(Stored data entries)

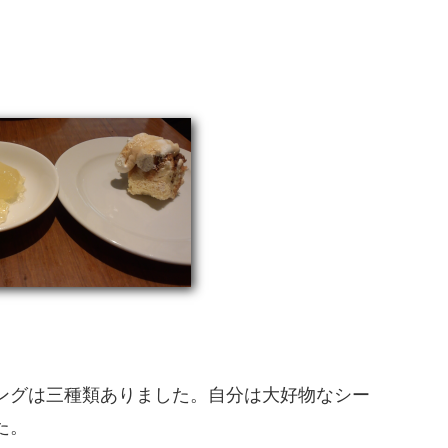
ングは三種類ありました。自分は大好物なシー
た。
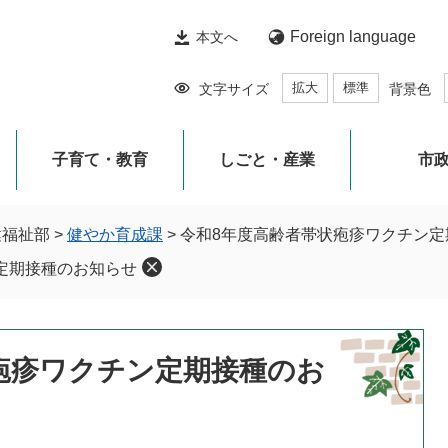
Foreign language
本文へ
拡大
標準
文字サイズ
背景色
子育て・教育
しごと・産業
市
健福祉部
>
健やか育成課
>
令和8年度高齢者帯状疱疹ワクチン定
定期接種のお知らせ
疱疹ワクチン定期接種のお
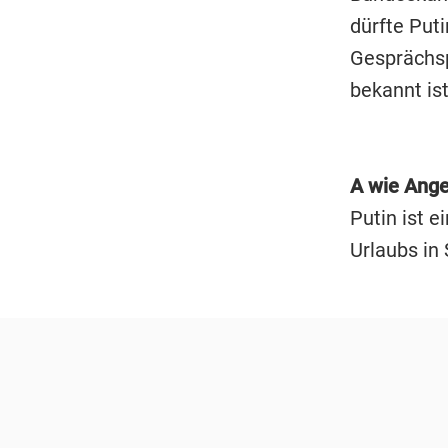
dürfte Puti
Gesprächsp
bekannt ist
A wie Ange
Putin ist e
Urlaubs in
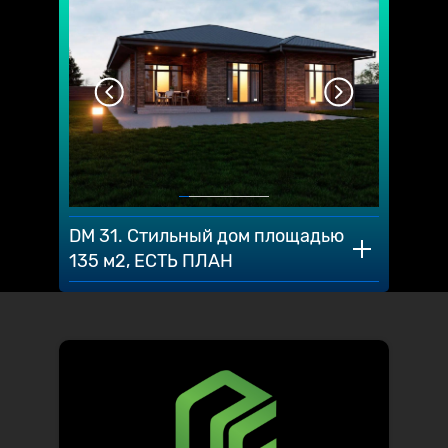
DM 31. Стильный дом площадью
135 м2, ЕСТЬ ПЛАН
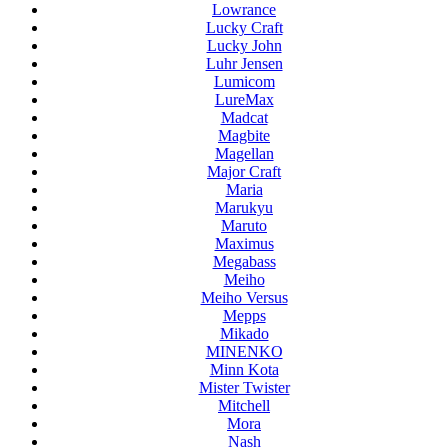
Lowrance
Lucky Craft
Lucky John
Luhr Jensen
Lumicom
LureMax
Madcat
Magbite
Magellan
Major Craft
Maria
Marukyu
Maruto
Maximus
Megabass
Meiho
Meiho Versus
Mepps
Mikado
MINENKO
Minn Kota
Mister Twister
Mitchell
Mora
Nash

*Try it*: Copy out the text read from each of the items above word for word. Leave out the pictures.

*Response*:
ングは三種類ありました。自分は大好物なシー
た。
Foreign language
本文へ
拡大
標準
文字サイズ
背景色
子育て・教育
しごと・産業
市
健福祉部
>
健やか育成課
>
令和8年度高齢者帯状疱疹ワクチン定
定期接種のお知らせ
疱疹ワクチン定期接種のお
dürfte Puti
Gesprächsp
bekannt ist
A wie Ange
Putin ist e
Urlaubs in
DM 31. Стильный дом площадью
135 м2, ЕСТЬ ПЛАН
Lowrance
Lucky Craft
Lucky John
Luhr Jensen
Lumicom
LureMax
Madcat
Magbite
Magellan
Major Craft
Maria
Marukyu
Maruto
Maximus
Megabass
Meiho
Meiho Versus
Mepps
Mikado
MINENKO
Minn Kota
Mister Twister
Mitchell
Mora
Nash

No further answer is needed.